Emphasis on merger of cooperatives

The government has a plan to make cashless transactions through cooperatives. The government is going to encourage mergers between cooperatives. This merger seems to have been emphasized with the aim of increasing the quality by reducing the number of cooperatives. Some cooperatives have already merged. In this case, there is a possibility of practical and policy problems when the organization is merged.

There are about 34,000 cooperatives in Nepal at present.  Of them, about 14,000 are savings and credit cooperatives. The rest are multi-purpose and regional cooperatives. The majority of cooperatives are involved in agricultural production and processing. There are those who believe that savings and credit cooperatives operating in urban areas have acted against the values ​​and norms of cooperatives.

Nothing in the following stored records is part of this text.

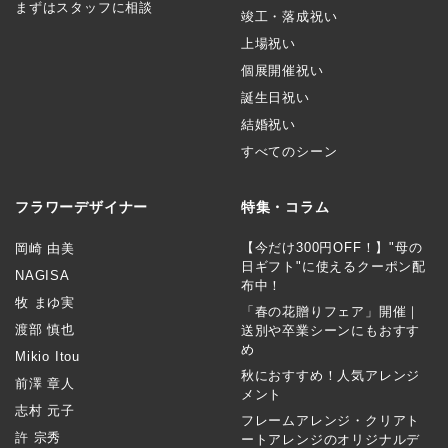
まずはスタッフに相談
竣工・落成祝い
上場祝い
個展開催祝い
誕生日祝い
結婚祝い
すべてのシーン
フラワーデザイナー
特集・コラム
【今だけ300円OFF！】"母の
岡崎 由美
日ギフト"に使えるクーポン配
NAGISA
布中！
牧 まゆ実
「春の花贈りフェア」開催｜
渡部 慎也
送別や卒業シーンにもおすす
め
Mikio Itou
秋におすすめ！人気アレンジ
前澤 章人
メント
志村 元子
フレームアレンジ・クリアト
許 宗秀
ートアレンジのオリジナルデ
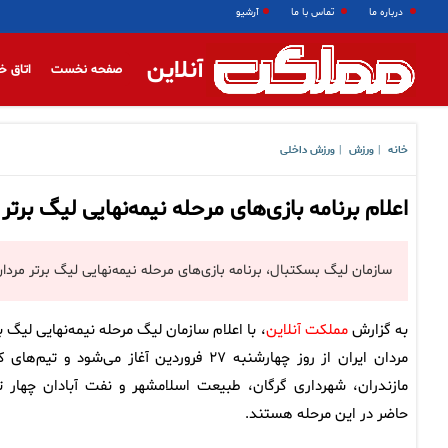
درباره ما
تماس با ما
آرشیو
آنلاین
صفحه نخست
اتاق خ
خانه
ورزش
ورزش داخلی
|
|
اعلام برنامه بازی‌های مرحله نیمه‌نهایی لیگ برت
سازمان لیگ بسکتبال، برنامه بازی‌های مرحله نیمه‌نهایی لیگ برتر مردان 
به گزارش
مملکت آنلاین
، با اعلام سازمان لیگ مرحله نیمه‌نهایی لیگ ب
مردان ایران از روز چهارشنبه ۲۷ فروردین آغاز می‌شود و تیم‌های
مازندران، شهرداری گرگان، طبیعت اسلامشهر و نفت آبادان چهار ت
حاضر در این مرحله هستند.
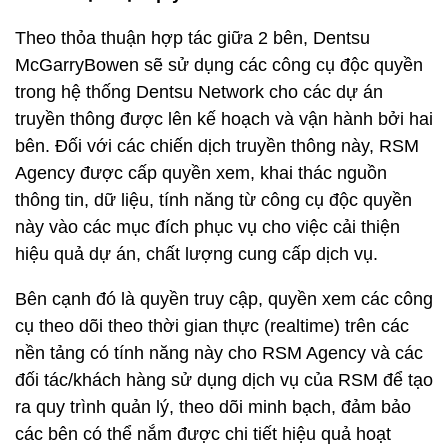
bên. Đối với các chiến dịch truyền thông này, RSM
Agency được cấp quyền xem, khai thác nguồn
thông tin, dữ liệu, tính năng từ công cụ độc quyền
này vào các mục đích phục vụ cho việc cải thiện
hiệu quả dự án, chất lượng cung cấp dịch vụ.
Bên cạnh đó là quyền truy cập, quyền xem các công
cụ theo dõi theo thời gian thực (realtime) trên các
nền tảng có tính năng này cho RSM Agency và các
đối tác/khách hàng sử dụng dịch vụ của RSM để tạo
ra quy trình quản lý, theo dõi minh bạch, đảm bảo
các bên có thể nắm được chi tiết hiệu quả hoạt
động của dự án tại bất kì thời điểm nào.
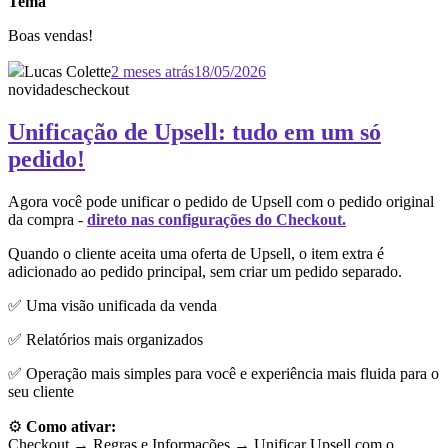
Tema
Boas vendas!
Lucas Colette
2 meses atrás
18/05/2026
novidades
checkout
Unificação de Upsell: tudo em um só
pedido!
Agora você pode unificar o pedido de Upsell com o pedido original
da compra -
direto nas configurações do Checkout.
Quando o cliente aceita uma oferta de Upsell, o item extra é
adicionado ao pedido principal, sem criar um pedido separado.
✅ Uma visão unificada da venda
✅ Relatórios mais organizados
✅ Operação mais simples para você e experiência mais fluida para o
seu cliente
⚙️
Como ativar:
Checkout → Regras e Informações →
Unificar Upsell com o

Therefore, the attitude toward the overall cooperative sector is not very good.

Cooperatives have been included in the periodical plan and annual budget with importance. After long efforts of the National Cooperative Development Board, cooperative bodies and stakeholders, the Government of Nepal issued the National Cooperative Policy, 2069 BS.

Accordingly, the National Cooperative Development Board, National Cooperative Union, National Cooperative Bank and Central Agricultural Cooperative Union have become members of the International Federation of Cooperatives, the umbrella organization of cooperatives in the world.